Below are some records. Print exactly the lines between the one holding "G54D85*X43450Y38031D02*X46450D01*" and the one holding "X179587D01*", inclusive, and nothing else.

▸ Data excerpts
============================================================

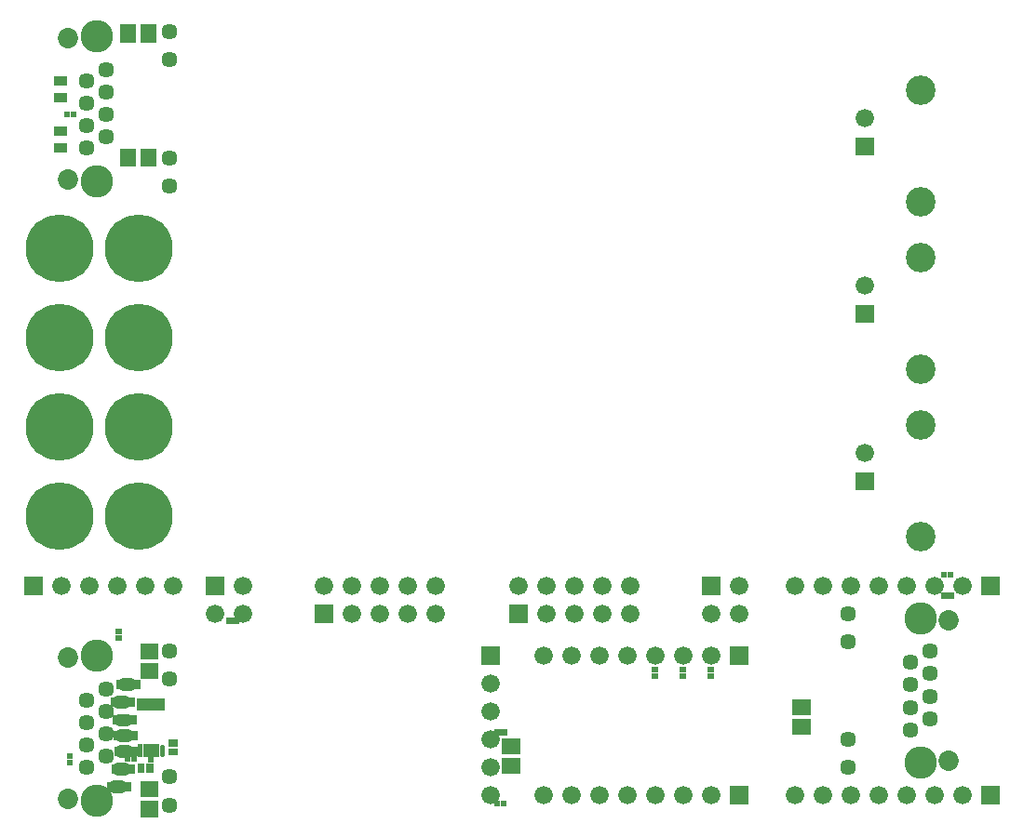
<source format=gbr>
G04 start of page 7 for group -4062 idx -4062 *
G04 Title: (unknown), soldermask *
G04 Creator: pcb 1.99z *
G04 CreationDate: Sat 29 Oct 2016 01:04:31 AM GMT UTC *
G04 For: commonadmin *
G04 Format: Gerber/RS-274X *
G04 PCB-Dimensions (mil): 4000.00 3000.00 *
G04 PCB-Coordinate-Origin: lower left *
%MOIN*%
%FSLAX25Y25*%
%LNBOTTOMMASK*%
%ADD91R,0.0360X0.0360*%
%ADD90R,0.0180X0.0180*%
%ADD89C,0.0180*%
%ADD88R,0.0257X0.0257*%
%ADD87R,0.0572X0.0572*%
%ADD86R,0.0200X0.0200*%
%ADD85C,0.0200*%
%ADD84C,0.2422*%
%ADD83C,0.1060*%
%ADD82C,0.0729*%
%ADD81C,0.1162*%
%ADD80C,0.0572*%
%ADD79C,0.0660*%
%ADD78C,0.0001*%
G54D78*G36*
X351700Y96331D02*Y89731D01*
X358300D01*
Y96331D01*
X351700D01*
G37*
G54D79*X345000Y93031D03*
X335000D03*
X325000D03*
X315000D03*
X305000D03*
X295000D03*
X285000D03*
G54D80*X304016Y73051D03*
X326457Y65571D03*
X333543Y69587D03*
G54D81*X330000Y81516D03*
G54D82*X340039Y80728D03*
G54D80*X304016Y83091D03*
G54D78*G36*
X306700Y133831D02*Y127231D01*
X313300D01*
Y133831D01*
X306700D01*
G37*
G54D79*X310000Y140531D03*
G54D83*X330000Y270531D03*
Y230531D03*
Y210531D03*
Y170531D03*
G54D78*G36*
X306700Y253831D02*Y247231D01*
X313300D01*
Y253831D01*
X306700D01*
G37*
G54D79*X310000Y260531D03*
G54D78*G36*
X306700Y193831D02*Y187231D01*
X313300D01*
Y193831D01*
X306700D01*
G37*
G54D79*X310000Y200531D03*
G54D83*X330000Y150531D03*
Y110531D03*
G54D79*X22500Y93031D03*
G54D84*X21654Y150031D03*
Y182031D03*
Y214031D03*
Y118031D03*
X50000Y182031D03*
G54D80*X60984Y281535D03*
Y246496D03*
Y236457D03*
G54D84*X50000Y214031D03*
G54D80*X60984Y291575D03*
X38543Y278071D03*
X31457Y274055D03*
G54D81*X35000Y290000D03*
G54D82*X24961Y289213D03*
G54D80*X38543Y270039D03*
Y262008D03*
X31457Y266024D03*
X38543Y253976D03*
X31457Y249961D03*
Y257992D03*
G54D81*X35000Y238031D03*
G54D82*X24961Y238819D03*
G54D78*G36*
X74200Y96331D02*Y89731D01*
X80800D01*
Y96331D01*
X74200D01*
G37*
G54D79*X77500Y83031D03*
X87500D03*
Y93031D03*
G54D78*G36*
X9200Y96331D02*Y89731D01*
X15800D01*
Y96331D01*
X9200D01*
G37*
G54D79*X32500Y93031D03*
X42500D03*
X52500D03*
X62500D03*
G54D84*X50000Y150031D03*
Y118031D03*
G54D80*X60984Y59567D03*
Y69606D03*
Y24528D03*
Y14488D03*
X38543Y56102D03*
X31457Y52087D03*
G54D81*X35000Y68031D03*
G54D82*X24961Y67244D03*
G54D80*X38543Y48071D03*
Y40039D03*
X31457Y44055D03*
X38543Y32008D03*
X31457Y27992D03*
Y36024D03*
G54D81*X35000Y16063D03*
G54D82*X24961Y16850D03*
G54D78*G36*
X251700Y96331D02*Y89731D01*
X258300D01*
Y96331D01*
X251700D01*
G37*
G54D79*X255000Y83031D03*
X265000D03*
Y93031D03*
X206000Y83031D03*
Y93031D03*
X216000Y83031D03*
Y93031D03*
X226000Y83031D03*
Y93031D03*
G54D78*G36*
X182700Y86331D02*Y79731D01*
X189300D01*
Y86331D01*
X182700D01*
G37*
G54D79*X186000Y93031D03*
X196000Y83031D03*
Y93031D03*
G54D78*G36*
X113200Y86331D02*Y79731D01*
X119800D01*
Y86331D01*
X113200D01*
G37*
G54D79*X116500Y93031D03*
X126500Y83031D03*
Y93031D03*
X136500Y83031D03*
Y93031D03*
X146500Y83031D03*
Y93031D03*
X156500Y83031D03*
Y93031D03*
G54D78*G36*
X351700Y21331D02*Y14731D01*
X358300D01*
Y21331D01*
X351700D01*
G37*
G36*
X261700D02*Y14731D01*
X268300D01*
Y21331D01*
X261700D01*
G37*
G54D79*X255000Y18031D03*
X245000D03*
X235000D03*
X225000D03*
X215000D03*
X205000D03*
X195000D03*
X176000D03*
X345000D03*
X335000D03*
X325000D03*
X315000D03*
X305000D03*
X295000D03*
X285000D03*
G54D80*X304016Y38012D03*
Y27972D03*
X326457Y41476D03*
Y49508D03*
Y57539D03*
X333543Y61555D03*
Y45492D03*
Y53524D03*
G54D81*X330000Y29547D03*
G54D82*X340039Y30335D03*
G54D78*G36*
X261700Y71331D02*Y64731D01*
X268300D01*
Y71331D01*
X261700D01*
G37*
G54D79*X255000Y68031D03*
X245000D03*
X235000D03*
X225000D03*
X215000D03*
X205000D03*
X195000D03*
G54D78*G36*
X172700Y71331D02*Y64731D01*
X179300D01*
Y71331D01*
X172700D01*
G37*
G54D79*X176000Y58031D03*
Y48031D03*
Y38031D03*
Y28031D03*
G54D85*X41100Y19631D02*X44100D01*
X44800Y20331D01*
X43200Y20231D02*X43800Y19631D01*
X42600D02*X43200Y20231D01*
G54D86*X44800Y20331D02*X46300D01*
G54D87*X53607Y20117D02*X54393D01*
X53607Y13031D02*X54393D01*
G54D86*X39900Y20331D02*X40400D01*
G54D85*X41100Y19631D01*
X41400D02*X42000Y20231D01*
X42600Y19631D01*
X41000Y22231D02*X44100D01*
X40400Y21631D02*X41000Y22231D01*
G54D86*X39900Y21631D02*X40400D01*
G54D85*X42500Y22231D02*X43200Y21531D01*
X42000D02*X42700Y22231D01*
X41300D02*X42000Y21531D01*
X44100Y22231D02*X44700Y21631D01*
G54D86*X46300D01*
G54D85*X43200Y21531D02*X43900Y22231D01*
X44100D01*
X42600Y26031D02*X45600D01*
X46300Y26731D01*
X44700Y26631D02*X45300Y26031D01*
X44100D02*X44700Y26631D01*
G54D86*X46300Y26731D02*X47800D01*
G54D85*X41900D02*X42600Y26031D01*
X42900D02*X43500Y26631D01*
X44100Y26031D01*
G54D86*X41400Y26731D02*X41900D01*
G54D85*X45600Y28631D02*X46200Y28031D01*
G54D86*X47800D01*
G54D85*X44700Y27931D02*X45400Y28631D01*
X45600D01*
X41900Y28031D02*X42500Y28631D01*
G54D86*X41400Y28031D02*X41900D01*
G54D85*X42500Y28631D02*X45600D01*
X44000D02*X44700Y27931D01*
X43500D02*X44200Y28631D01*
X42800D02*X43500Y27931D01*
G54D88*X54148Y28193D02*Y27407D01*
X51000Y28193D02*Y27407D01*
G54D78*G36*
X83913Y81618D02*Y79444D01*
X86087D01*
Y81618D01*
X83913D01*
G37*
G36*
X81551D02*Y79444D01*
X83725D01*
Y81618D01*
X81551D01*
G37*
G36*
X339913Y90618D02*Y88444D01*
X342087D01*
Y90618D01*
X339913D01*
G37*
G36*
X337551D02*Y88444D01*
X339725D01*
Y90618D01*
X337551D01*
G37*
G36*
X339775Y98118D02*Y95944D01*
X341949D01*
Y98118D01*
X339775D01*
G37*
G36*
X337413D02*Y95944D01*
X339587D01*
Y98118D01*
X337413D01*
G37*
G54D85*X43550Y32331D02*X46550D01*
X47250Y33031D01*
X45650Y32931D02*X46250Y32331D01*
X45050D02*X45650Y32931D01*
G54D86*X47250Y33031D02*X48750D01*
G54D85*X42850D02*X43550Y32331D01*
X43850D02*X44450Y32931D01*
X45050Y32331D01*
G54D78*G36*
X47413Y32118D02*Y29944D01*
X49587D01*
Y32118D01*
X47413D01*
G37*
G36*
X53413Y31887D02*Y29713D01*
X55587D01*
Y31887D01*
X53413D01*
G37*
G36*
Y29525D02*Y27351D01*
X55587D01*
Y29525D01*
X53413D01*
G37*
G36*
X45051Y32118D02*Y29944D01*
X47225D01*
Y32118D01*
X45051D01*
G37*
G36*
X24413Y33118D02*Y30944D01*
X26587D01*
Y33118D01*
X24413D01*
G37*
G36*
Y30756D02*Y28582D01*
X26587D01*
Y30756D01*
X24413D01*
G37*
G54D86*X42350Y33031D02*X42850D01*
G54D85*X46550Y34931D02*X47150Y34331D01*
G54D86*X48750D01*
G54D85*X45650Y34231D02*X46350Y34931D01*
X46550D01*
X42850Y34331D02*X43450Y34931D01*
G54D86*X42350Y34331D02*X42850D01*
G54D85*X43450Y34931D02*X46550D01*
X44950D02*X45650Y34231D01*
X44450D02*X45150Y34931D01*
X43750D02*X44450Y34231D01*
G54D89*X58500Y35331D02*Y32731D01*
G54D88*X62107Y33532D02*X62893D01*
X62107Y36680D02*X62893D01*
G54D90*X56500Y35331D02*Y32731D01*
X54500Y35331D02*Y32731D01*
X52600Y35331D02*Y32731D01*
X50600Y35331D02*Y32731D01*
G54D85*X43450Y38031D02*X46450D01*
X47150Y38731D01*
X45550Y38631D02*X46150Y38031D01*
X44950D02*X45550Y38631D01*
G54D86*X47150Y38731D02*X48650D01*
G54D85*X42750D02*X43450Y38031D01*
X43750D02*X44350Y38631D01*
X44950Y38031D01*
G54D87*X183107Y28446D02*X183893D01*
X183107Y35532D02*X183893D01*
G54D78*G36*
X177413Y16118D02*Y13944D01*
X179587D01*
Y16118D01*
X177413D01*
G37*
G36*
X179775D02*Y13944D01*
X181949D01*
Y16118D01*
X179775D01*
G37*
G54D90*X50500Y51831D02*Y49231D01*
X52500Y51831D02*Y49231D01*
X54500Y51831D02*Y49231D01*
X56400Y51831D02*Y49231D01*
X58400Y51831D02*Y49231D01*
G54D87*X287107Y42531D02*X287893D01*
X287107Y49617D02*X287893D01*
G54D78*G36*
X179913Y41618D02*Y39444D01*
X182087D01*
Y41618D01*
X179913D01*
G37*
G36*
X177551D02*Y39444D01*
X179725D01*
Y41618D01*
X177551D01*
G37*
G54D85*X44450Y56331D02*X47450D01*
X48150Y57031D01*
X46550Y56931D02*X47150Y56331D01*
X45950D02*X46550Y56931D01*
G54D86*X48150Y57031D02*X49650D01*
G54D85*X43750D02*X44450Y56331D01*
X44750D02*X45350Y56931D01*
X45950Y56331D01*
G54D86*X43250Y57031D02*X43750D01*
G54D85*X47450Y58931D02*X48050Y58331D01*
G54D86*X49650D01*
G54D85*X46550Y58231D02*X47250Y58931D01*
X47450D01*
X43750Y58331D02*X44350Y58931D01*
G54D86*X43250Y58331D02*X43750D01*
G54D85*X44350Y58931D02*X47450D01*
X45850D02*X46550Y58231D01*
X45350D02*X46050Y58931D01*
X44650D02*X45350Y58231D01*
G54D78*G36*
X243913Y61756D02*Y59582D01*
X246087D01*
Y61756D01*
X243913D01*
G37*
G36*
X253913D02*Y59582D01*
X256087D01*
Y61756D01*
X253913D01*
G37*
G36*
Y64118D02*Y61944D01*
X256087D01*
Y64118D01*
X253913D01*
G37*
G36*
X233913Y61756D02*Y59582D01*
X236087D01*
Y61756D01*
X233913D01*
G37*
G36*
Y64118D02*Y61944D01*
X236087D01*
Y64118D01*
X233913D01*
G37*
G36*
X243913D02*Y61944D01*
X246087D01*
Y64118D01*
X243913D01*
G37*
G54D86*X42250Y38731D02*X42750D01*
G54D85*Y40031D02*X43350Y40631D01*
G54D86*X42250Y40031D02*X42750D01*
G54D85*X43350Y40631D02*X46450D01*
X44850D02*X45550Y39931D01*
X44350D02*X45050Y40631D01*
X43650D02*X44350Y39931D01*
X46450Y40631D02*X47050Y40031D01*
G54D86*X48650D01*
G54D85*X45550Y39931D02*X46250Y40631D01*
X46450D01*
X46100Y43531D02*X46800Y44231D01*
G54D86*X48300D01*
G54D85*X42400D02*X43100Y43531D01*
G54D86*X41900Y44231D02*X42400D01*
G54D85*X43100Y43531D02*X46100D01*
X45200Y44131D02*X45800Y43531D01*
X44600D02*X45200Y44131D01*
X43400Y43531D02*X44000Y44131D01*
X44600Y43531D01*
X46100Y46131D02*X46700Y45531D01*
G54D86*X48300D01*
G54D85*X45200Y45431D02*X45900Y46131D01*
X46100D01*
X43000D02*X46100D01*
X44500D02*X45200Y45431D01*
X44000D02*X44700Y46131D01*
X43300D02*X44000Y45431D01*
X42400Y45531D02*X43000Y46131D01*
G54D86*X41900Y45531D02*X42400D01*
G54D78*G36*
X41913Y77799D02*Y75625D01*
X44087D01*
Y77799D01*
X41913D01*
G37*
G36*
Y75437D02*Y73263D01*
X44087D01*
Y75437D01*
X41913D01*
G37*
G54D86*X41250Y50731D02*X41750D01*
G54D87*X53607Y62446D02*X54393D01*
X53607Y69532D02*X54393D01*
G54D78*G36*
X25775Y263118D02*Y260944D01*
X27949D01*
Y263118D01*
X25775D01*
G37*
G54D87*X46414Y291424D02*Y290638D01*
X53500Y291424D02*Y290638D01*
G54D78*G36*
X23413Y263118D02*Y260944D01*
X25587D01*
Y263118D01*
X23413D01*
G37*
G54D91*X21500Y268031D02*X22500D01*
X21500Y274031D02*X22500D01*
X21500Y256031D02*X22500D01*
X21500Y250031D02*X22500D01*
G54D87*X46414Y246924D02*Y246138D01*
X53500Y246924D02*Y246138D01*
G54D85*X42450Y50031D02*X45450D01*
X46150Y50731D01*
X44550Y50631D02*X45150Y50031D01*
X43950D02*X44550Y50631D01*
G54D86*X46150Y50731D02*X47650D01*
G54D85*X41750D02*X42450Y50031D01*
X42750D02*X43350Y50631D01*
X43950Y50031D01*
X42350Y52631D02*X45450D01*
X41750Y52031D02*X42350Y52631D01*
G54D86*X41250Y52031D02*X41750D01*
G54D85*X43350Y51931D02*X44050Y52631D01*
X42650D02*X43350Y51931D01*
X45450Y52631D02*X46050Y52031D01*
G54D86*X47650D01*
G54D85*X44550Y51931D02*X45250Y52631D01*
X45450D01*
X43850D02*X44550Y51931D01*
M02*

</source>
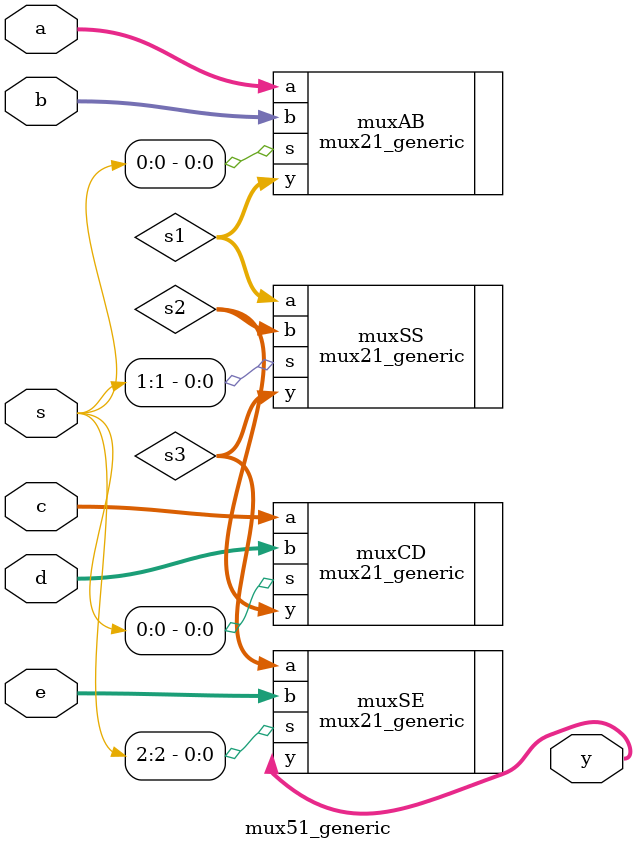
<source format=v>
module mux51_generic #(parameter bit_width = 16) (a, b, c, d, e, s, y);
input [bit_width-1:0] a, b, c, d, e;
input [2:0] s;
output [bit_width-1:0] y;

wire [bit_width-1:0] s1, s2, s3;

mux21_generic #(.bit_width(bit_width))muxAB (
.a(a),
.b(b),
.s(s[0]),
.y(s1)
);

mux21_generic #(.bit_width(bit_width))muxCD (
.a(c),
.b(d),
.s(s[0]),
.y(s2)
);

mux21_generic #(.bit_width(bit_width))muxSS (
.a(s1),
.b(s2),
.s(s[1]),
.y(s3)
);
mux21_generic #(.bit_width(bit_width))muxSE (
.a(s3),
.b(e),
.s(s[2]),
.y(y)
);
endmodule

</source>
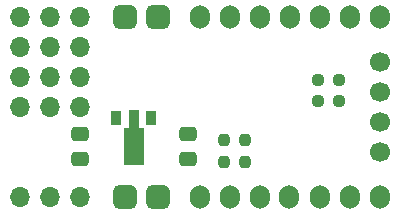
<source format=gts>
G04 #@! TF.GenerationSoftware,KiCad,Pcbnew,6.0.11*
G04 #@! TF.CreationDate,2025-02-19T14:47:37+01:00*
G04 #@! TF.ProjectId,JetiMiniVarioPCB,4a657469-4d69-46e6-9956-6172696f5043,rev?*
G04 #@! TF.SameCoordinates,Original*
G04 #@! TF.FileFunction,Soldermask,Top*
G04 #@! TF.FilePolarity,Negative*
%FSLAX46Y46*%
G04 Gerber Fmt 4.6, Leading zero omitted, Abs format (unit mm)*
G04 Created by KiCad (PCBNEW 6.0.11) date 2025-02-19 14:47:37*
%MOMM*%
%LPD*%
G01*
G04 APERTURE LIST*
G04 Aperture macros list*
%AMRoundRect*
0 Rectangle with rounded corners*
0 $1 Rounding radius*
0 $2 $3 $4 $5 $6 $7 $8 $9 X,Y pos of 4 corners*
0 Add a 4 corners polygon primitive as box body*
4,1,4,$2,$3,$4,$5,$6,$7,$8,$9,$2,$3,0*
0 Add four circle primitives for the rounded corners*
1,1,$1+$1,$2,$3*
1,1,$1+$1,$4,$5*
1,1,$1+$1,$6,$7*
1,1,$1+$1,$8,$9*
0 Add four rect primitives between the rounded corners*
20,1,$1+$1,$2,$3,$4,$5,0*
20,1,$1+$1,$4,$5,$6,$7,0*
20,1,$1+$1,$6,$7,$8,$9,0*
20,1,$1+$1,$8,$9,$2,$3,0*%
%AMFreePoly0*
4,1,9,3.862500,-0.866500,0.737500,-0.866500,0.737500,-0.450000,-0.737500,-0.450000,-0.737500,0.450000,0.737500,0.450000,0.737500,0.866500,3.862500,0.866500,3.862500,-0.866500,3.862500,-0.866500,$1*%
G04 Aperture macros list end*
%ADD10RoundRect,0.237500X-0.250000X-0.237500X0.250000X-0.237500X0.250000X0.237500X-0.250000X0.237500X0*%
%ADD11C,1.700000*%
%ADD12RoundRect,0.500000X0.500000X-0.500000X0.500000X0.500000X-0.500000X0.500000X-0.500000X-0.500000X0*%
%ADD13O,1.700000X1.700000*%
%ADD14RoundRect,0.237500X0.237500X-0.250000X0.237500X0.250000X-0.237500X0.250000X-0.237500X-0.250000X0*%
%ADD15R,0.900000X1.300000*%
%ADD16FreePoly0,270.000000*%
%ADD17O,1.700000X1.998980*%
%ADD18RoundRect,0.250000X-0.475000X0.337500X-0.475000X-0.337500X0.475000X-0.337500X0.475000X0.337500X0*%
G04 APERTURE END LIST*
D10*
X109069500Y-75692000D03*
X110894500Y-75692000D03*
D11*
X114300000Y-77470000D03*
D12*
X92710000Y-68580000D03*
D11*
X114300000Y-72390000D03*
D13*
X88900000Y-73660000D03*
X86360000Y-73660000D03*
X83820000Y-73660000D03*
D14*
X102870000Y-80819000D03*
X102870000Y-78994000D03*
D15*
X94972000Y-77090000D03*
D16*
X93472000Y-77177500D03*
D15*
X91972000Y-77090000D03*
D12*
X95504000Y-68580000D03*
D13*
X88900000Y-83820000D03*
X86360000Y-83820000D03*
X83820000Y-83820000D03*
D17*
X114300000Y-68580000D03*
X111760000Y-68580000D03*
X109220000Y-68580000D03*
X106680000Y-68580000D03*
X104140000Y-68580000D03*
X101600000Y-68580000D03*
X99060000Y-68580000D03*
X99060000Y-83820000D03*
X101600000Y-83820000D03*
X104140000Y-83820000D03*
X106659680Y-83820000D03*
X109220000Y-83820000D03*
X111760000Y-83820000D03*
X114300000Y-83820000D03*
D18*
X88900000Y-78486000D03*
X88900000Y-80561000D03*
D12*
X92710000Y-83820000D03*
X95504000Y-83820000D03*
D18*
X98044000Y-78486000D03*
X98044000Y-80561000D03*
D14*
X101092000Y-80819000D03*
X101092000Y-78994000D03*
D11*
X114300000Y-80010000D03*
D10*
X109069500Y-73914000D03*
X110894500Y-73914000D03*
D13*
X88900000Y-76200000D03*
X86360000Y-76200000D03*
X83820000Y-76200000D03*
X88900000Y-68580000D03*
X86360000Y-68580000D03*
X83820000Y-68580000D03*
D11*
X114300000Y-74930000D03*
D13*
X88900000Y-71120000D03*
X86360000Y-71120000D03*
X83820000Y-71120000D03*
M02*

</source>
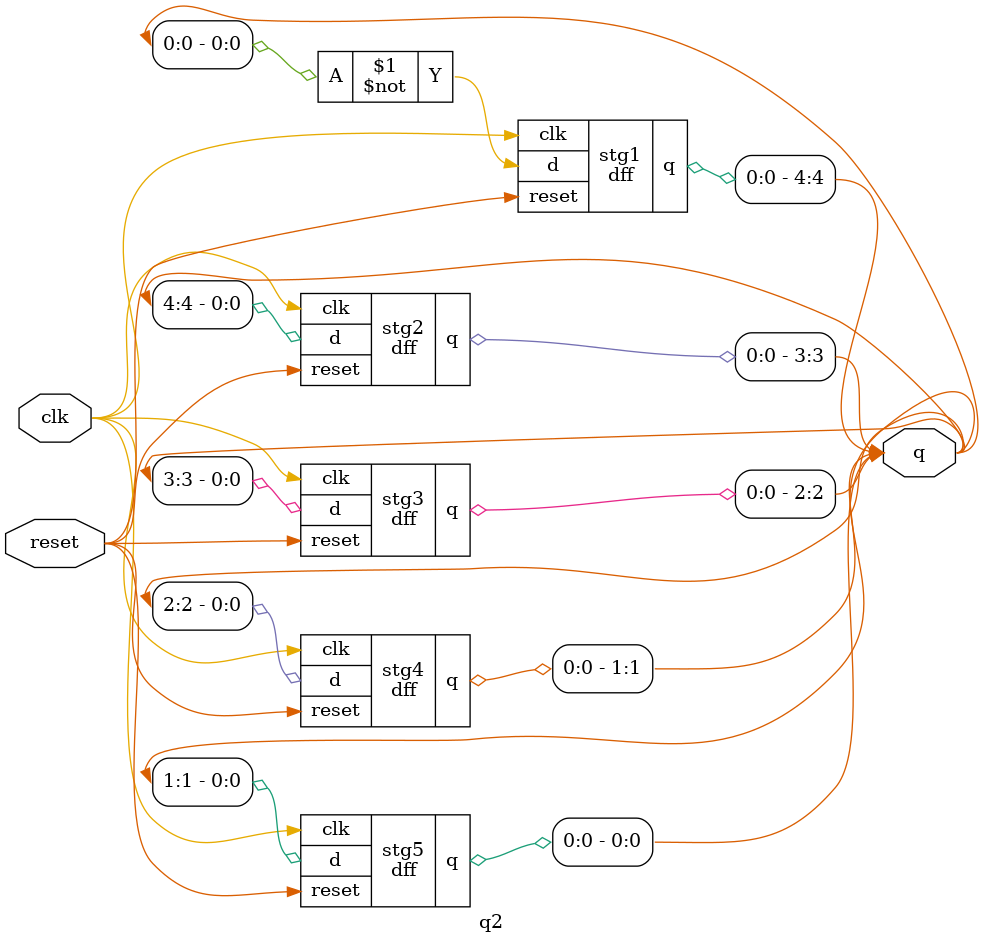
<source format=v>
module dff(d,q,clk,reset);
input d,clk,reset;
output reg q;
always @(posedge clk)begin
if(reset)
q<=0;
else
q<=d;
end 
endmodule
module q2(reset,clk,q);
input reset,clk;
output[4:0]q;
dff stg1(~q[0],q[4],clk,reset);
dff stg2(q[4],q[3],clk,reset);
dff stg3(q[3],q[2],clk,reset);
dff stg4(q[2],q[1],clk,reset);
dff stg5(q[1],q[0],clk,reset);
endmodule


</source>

============================================================

▸ Answer to the exercise
G54D85*X43450Y38031D02*X46450D01*
X47150Y38731D01*
X45550Y38631D02*X46150Y38031D01*
X44950D02*X45550Y38631D01*
G54D86*X47150Y38731D02*X48650D01*
G54D85*X42750D02*X43450Y38031D01*
X43750D02*X44350Y38631D01*
X44950Y38031D01*
G54D87*X183107Y28446D02*X183893D01*
X183107Y35532D02*X183893D01*
G54D78*G36*
X177413Y16118D02*Y13944D01*
X179587D01*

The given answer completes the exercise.